At first I didn’t understand what he was upset about. But as his forehead creased and his mouth wilted into a frown, this was the Tip who had sat in our living room those endless August days, the one who cupped his face in his hands for endless stretches of time, who looked up only to reveal red, wet cheeks and wet eyes, who kept repeating the same useless snippets to my parents about offering Danny a ride, Danny saying he wanted to run home, it still being light out, everything seeming fine.
And then I got it, his stammering, his upset, but it seemed stupid and silly and I didn’t want to be all serious with Tip. I found serious Tip alarming, akin to when teachers dressed up during Spirit Week, Mrs. Bardazian in a bright green leprechaun outfit, Mr. Fontana with a spongy red clown nose glommed to the middle of his face. It was the alarm of incongruity.

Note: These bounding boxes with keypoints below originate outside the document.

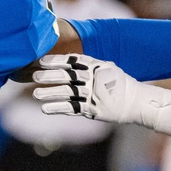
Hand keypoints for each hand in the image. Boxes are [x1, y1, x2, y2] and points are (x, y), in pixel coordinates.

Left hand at [33, 54, 170, 137]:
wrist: (136, 102)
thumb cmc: (119, 84)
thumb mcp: (108, 68)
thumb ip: (90, 65)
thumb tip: (70, 61)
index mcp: (97, 66)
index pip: (73, 61)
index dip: (57, 61)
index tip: (42, 61)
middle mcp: (94, 79)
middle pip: (68, 76)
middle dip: (50, 76)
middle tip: (34, 76)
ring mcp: (94, 95)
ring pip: (67, 93)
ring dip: (50, 93)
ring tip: (36, 94)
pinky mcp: (93, 109)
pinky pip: (72, 108)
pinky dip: (58, 108)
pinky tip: (45, 109)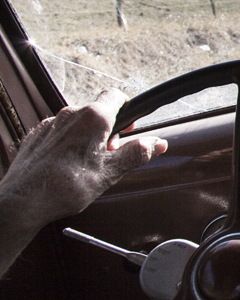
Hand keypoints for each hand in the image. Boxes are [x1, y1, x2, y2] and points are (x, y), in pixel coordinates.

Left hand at [0, 89, 165, 275]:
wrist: (21, 202)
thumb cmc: (65, 187)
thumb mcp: (109, 173)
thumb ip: (136, 154)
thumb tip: (158, 143)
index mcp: (93, 118)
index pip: (117, 96)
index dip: (127, 109)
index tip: (129, 127)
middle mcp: (71, 114)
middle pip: (98, 111)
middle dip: (108, 130)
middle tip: (109, 155)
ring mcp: (51, 123)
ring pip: (78, 122)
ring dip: (88, 137)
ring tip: (86, 164)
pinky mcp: (36, 135)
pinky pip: (59, 131)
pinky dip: (68, 143)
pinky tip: (66, 165)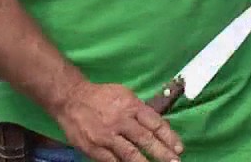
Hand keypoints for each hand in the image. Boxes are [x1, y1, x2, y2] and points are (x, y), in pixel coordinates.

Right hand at [53, 81, 183, 161]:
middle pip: (145, 139)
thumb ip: (139, 111)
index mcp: (131, 106)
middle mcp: (121, 121)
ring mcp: (107, 136)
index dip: (169, 137)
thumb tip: (157, 126)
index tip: (179, 148)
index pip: (155, 123)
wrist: (71, 98)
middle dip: (162, 153)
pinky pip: (112, 161)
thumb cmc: (101, 97)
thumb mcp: (125, 95)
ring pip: (130, 154)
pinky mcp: (94, 147)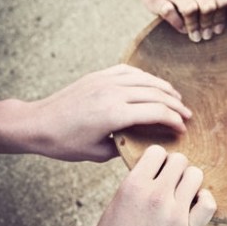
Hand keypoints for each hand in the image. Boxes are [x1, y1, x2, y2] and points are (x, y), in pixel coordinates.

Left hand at [28, 64, 191, 161]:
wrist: (37, 123)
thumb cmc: (65, 143)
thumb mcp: (97, 153)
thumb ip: (124, 146)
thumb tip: (142, 143)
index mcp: (115, 114)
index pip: (156, 113)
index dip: (174, 120)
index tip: (183, 129)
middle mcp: (113, 93)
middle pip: (156, 95)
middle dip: (176, 105)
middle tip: (188, 116)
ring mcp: (106, 81)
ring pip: (146, 80)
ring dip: (165, 89)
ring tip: (177, 99)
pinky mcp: (99, 76)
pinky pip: (130, 72)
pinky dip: (146, 78)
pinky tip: (153, 85)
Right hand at [45, 145, 216, 225]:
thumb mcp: (118, 200)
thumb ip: (140, 181)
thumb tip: (162, 167)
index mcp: (134, 185)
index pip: (157, 152)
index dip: (157, 159)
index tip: (155, 170)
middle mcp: (156, 196)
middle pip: (180, 161)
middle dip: (174, 169)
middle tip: (168, 182)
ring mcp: (174, 214)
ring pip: (196, 176)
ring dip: (189, 181)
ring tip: (180, 193)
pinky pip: (209, 203)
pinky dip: (203, 199)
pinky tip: (193, 204)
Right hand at [131, 0, 226, 41]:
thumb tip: (219, 26)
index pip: (221, 0)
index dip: (220, 18)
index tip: (217, 30)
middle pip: (207, 6)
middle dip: (208, 24)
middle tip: (205, 36)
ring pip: (190, 9)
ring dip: (194, 26)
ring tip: (195, 36)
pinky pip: (169, 12)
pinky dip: (177, 22)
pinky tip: (181, 27)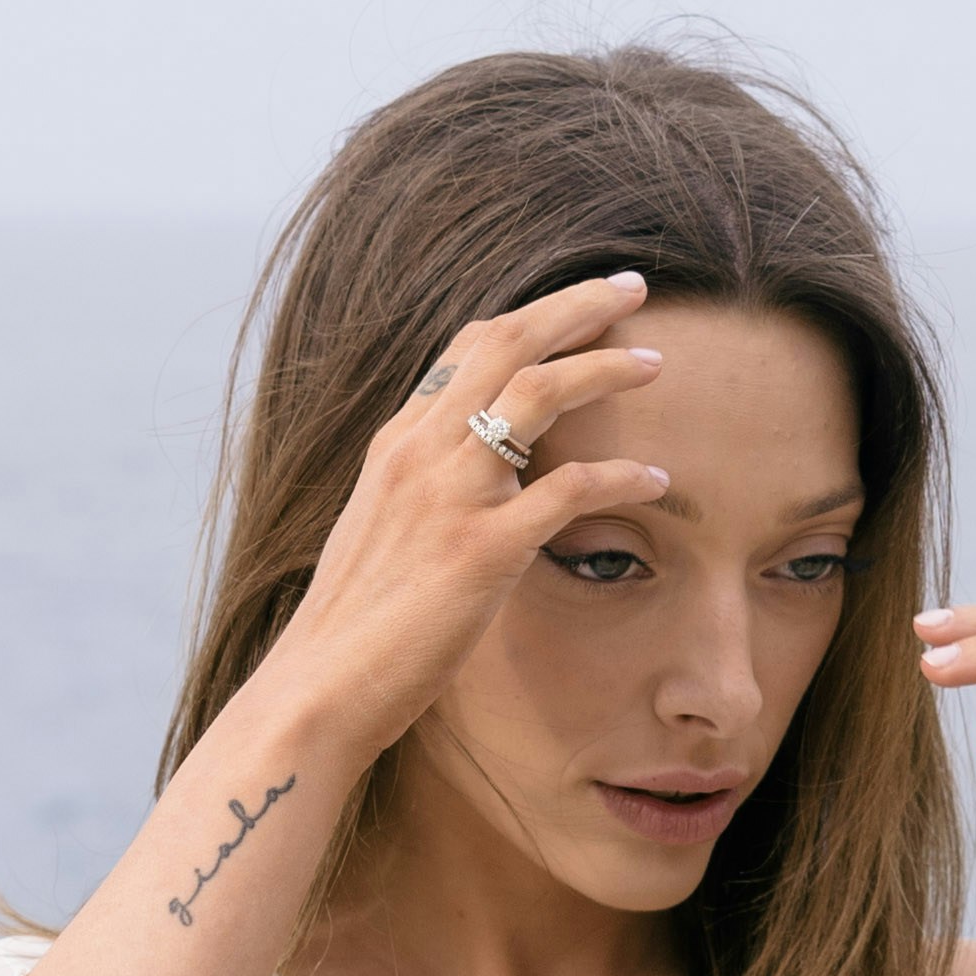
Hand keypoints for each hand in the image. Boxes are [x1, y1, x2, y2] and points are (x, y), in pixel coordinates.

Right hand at [274, 277, 673, 762]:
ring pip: (539, 392)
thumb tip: (479, 479)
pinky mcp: (481, 550)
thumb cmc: (355, 625)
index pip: (468, 346)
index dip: (531, 314)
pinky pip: (569, 489)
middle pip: (507, 342)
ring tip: (655, 362)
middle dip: (576, 305)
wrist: (319, 688)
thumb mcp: (383, 531)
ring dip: (606, 367)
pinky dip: (622, 477)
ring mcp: (450, 495)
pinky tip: (657, 481)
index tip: (581, 302)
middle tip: (632, 286)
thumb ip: (428, 490)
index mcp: (397, 443)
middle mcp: (420, 451)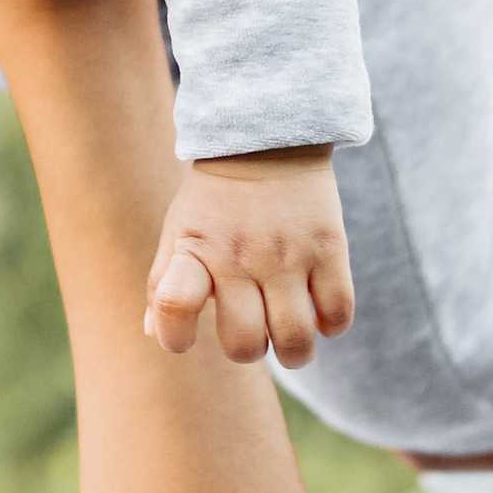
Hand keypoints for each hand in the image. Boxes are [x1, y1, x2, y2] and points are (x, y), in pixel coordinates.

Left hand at [146, 149, 355, 366]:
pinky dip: (330, 326)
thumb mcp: (180, 231)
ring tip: (290, 340)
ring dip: (293, 353)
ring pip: (295, 338)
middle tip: (254, 336)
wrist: (270, 139)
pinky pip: (337, 313)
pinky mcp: (329, 248)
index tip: (185, 339)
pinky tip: (318, 313)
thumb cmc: (216, 199)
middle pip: (245, 344)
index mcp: (195, 251)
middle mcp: (240, 256)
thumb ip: (163, 283)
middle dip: (248, 353)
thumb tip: (155, 334)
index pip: (175, 304)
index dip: (175, 337)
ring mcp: (288, 255)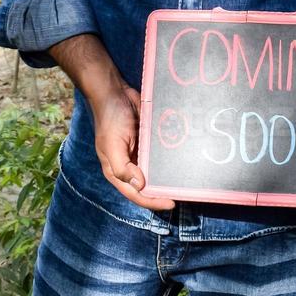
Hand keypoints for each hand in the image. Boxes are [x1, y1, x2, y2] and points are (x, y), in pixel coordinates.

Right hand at [90, 84, 175, 211]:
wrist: (114, 93)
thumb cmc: (110, 120)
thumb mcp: (112, 145)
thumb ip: (123, 168)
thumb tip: (140, 186)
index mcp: (117, 171)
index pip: (135, 193)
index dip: (152, 201)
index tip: (171, 203)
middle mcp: (129, 165)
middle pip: (147, 185)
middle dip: (162, 192)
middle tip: (183, 194)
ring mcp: (140, 153)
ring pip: (155, 171)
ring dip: (167, 176)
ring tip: (186, 182)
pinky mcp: (148, 141)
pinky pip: (160, 153)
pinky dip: (170, 158)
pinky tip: (183, 160)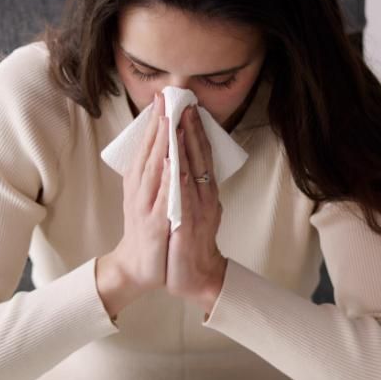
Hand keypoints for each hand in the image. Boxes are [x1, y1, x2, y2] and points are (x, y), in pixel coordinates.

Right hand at [96, 92, 169, 317]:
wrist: (139, 267)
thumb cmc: (150, 230)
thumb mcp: (153, 196)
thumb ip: (159, 173)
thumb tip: (168, 146)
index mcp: (140, 181)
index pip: (148, 145)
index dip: (155, 121)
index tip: (163, 96)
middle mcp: (140, 190)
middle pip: (150, 151)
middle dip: (158, 124)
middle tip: (165, 97)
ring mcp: (146, 206)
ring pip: (155, 169)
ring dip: (162, 144)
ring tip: (168, 120)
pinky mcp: (153, 224)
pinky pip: (162, 198)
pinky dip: (167, 179)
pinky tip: (171, 162)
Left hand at [166, 106, 227, 310]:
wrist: (195, 276)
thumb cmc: (190, 240)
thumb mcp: (191, 206)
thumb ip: (188, 183)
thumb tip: (180, 158)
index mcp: (204, 190)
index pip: (200, 154)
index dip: (194, 129)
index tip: (185, 104)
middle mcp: (205, 196)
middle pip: (199, 157)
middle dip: (191, 129)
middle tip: (184, 102)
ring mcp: (198, 211)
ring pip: (193, 172)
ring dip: (187, 147)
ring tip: (180, 122)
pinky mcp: (188, 227)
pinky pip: (184, 200)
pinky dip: (181, 182)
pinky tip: (176, 165)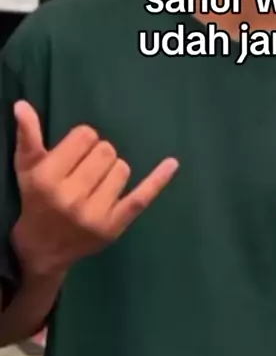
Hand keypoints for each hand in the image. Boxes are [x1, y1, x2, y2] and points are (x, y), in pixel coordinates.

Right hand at [12, 101, 178, 277]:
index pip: (84, 136)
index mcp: (48, 178)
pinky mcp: (114, 226)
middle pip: (106, 150)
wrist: (42, 249)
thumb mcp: (27, 168)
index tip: (73, 155)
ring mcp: (95, 214)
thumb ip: (28, 136)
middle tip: (84, 171)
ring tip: (95, 185)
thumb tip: (22, 105)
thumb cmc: (36, 200)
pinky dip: (158, 179)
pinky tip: (172, 163)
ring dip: (112, 171)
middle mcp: (71, 197)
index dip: (81, 141)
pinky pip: (142, 197)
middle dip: (97, 155)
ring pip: (123, 168)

“It’s fine,” I said. “No big whoop.” I grinned, to display the no-big-whoopness of the situation. He smiled a little, but it was forced, and still we did not move, both of us just standing there in the middle of the trail.
Finally I said, “Listen. He’s not dead.”
“No. I know he’s not. He’s not.” He was still holding on to my arm. “He’s not.”
“I know,” I said. “That’s what I
just said.” I meant it to come out less harshly than it did. I told him small bits about Tanda and Roy and the afternoon’s mug shots. I told him about Denis’s other leads—the rusty sedan, Akron, Windsor—all in the most general and hopeful of terms. I painted a picture of us as efficient, focused, and making real progress. It felt good to be talking about the investigation, like I was conjuring Denis here in this snowy netherworld, his smoky smell, his wrinkled brow, the Dias to my Da Gama, the Armstrong to my Aldrin. As usual, it barely felt like I was even talking about my brother.
“Cool,” Tip kept saying, “very cool,” though his face hadn’t entirely righted itself, something still off-kilter. Maybe his nose. Or the way one eye was opened slightly wider than the other. It struck me then for the first time that maybe he was drunk too.
A loud noise of cracking branches overhead made us both flinch. Quickly we laughed at ourselves for flinching.
“Avalanche,” I said with fake alarm, relieved for the tone change.
“Dangerous terrain,” he said.
“We should go,” I was finally the one to say.
As we walked, Tip braced his arm around my shoulder, guiding me down the path as if I weren’t capable myself. I let myself be moved along by the heft of him. Always, with Tip, there was that tree-trunk sensation. I thought of the deep-voiced tree in Wizard of Oz. That’s what Tip was. I told him something to that effect, though when he asked what I was talking about, I was too lazy to repeat myself. “I don’t want to make out with Jerold,” I said instead, with uncharacteristic candor.
Tip laughed. “Who said you had to? The kid’s kind of a tool.”
I laughed too. “Totally a tool,” though until that point I had only used that word to describe the likes of Danny and Tip.
He told a story about a shoving match Jerold had supposedly gotten into with Horace Lingham in the guys’ shower after gym class last year. Horace insulted Jerold’s older sister (I hadn’t known Jerold had an older sister), and Jerold jammed Horace against a showerhead. “A fight,” Tip said, full of scorn, “in the showers?” as if Jerold had broken a cardinal rule in the jock code of honor. Then he said, “You can do better.”